━━ Testo da leggere

Bonus acqua potabile 2024: cosa devi sapere e come richiederlo

Con l’inizio del nuovo anno, arrivano anche le novità riguardanti il bonus acqua potabile. Dopo tre anni di vita, il bonus non sarà prorogato per il 2024, poiché le risorse sono state indirizzate altrove. Tuttavia, coloro che hanno sostenuto spese entro il 31 dicembre 2023 per migliorare la qualità dell’acqua potabile possono ancora beneficiare del credito d’imposta, a certe condizioni.

Aggiornamenti importanti

Da segnalare che è stata aperta ufficialmente la finestra per richiedere il bonus acqua potabile per le spese sostenute nel 2023. Dal 1° al 29 febbraio, è possibile inviare la comunicazione all’Agenzia delle Entrate tramite il sito web dedicato. È importante utilizzare il servizio all’interno della sezione Agevolazioni per ottenere il credito di imposta relativo al miglioramento dell’acqua potabile.

Come funziona il bonus acqua potabile

Il bonus acqua potabile consiste in un credito d’imposta del 50% sulle spese sostenute l’anno precedente. Tuttavia, esistono dei limiti ai costi agevolabili: fino a mille euro per immobile per le persone fisiche e fino a cinquemila euro per immobile per imprese, liberi professionisti ed enti non commerciali. È fondamentale che le spese siano dirette a interventi mirati al miglioramento qualitativo delle acque per il consumo umano, erogate da acquedotti.

━━━━
━━ Dati forniti

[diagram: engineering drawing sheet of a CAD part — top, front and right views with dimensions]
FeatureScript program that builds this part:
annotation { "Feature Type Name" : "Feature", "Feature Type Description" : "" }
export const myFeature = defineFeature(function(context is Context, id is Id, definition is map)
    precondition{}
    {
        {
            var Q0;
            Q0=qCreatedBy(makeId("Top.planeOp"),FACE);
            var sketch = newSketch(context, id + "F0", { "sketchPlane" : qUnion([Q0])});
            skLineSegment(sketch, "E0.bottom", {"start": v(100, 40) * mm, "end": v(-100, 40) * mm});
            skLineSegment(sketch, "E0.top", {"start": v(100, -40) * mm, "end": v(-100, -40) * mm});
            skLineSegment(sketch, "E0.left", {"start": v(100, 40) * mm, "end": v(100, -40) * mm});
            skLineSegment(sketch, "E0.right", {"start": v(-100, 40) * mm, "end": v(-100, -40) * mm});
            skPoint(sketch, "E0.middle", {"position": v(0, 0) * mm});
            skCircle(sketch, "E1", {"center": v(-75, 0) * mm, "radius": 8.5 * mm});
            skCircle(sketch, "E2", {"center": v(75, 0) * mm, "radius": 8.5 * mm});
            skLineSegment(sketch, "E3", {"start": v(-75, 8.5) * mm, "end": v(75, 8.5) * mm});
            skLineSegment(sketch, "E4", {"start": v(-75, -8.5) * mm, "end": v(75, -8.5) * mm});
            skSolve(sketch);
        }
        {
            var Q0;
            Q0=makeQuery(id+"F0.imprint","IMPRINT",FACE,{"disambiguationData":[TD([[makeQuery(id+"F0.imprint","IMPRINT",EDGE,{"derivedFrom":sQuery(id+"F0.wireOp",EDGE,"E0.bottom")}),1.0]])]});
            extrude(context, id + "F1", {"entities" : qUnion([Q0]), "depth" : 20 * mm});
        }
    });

━━━━

#### [Cosa fare]
1 - Nel testo sul bonus acqua potabile, qual è la percentuale del credito d'imposta sulle spese sostenute l'anno precedente?
2 - Riscrivi il passo del testo sul bonus acqua potabile compreso tra "Aggiornamenti importanti" e "miglioramento dell’acqua potabile.", estremi inclusi, rinominando "Agenzia delle Entrate" in "Agenzia delle Dogane".
3 - Prosegui il testo sul bonus acqua potabile a partire dal punto in cui si ferma.

#### [Risposte]
1 - Il credito d'imposta è del 50%.

2 -
Aggiornamenti importanti

Da segnalare che è stata aperta ufficialmente la finestra per richiedere il bonus acqua potabile per le spese sostenute nel 2023. Dal 1° al 29 febbraio, è possibile inviare la comunicazione all’Agenzia delle Dogane tramite il sito web dedicato. È importante utilizzare il servizio all’interno della sezione Agevolazioni per ottenere il credito di imposta relativo al miglioramento dell’acqua potabile.

3 -
Quanto spetta di bonus acqua potabile

Il valore del bonus non è fisso e dipende dalle risorse disponibili. Sebbene il credito d’imposta spettante sia del 50% delle spese sostenute, fino a un massimo di mille o cinquemila euro, il valore effettivo sarà determinato dalle risorse disponibili e dagli importi richiesti dai beneficiari. L’Agenzia delle Entrate stabilirà il valore effettivo entro il 31 marzo.

Come fare domanda di bonus acqua potabile

Per richiedere il credito d’imposta, i potenziali beneficiari devono compilare un modello di comunicazione fornito dall’Agenzia delle Entrate, indicando l’importo delle spese sostenute. La domanda deve essere presentata in formato digitale attraverso il sito web dell’Agenzia o utilizzando i canali telematici disponibili. È necessario attenersi scrupolosamente alle istruzioni fornite.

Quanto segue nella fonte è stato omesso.